■ Your instructions ■
Span requested from the data below: the line with "Test-retest reliability" through the line with "widely used in the military field, and", both included. Give only these lines again, exactly, and leave every picture out.

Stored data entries
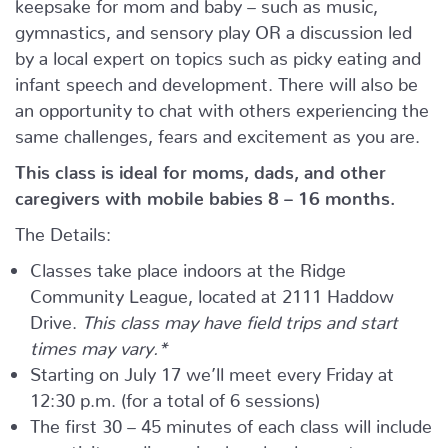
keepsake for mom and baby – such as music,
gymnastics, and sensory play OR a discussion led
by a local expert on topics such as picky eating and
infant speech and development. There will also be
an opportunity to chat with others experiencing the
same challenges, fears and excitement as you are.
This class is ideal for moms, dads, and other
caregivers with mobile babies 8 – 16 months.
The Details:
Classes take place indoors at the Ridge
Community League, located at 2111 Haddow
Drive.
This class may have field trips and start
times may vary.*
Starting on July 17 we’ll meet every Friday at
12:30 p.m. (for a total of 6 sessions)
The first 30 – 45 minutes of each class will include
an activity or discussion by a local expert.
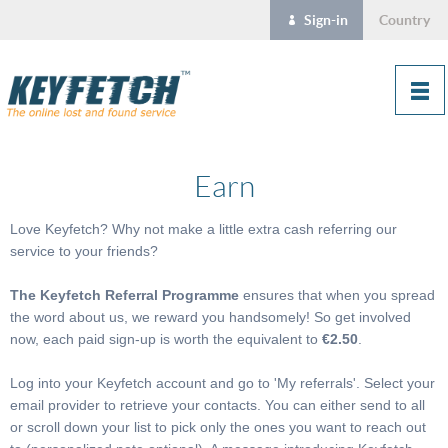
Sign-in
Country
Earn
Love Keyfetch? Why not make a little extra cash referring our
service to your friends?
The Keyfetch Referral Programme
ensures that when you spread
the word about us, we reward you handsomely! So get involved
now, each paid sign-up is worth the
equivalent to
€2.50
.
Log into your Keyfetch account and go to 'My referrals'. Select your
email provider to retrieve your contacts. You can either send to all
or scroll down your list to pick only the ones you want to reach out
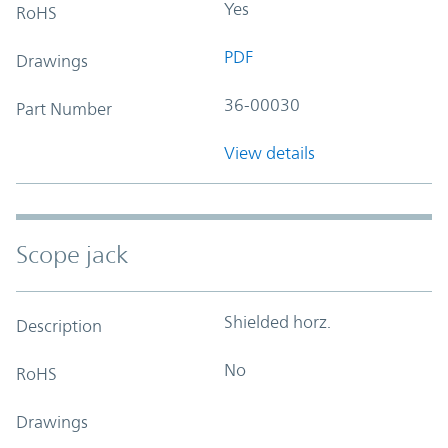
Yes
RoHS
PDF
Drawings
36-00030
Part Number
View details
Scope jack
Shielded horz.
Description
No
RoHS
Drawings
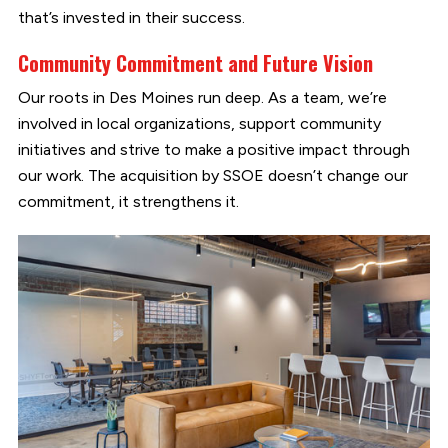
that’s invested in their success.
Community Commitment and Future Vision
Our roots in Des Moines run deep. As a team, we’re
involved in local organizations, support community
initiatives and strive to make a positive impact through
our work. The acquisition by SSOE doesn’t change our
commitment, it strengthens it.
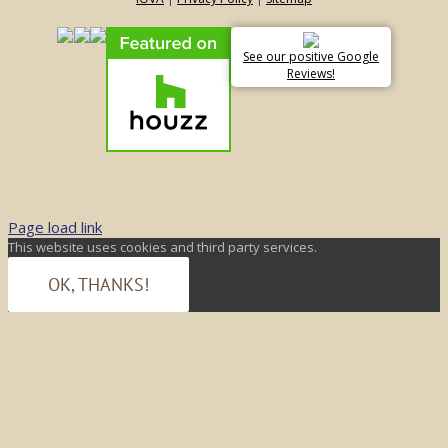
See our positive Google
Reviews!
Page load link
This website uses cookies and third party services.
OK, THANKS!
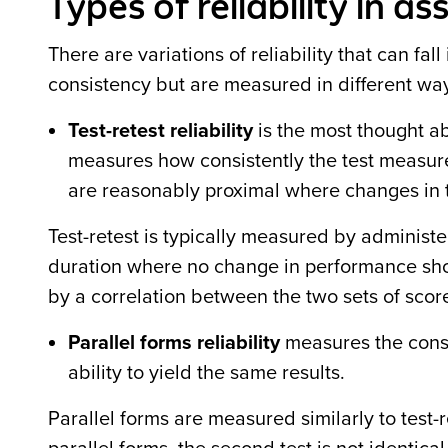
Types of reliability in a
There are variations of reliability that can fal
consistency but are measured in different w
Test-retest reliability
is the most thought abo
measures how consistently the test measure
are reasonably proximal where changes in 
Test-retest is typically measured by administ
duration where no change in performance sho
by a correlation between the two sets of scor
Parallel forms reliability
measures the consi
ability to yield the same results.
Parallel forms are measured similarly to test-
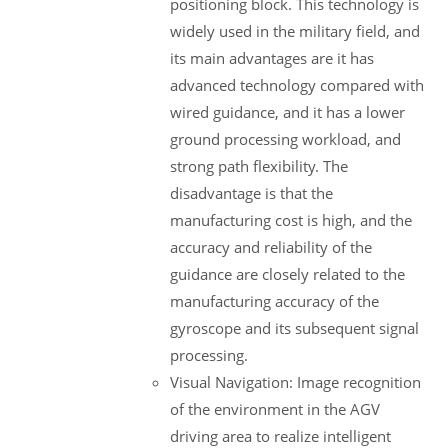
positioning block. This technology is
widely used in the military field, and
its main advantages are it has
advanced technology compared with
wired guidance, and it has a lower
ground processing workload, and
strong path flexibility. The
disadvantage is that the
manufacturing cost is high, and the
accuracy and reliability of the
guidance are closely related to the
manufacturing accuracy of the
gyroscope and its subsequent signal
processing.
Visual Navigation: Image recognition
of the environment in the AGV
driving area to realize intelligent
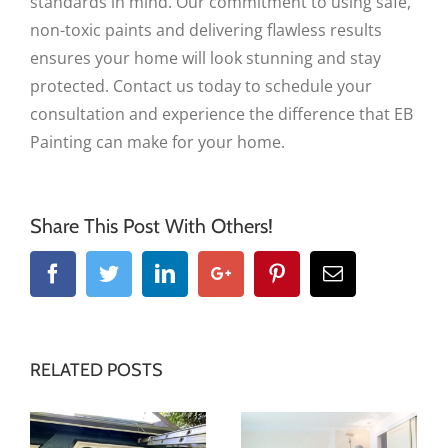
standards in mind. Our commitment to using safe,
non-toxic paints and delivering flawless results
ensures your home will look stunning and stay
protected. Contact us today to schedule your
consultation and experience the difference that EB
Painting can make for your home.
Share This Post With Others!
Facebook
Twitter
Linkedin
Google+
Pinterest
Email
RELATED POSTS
--
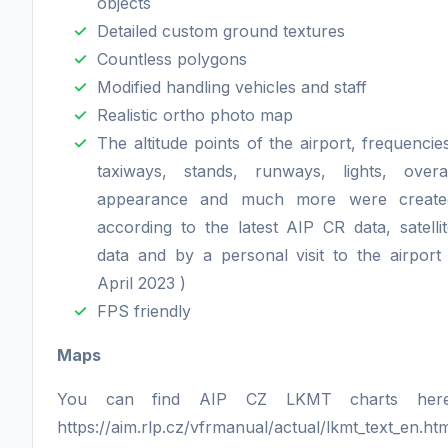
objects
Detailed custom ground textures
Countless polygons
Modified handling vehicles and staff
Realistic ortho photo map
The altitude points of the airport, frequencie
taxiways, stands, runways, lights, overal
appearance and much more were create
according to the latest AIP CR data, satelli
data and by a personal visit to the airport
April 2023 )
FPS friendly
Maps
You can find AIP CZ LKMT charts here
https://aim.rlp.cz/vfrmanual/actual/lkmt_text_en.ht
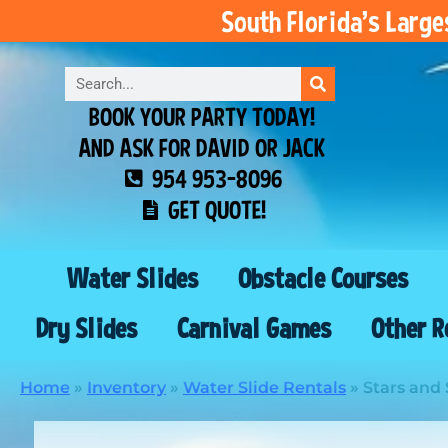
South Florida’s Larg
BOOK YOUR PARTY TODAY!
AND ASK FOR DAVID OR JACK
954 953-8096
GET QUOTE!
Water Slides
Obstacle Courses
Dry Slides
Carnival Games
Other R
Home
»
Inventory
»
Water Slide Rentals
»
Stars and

■ Output of the task ■
Test-retest reliability
is the most thought abo
measures how consistently the test measure
are reasonably proximal where changes in 
Test-retest is typically measured by administ
duration where no change in performance sho
by a correlation between the two sets of scor
Parallel forms reliability
measures the consi
ability to yield the same results.
Parallel forms are measured similarly to test-
positioning block. This technology is
widely used in the military field, and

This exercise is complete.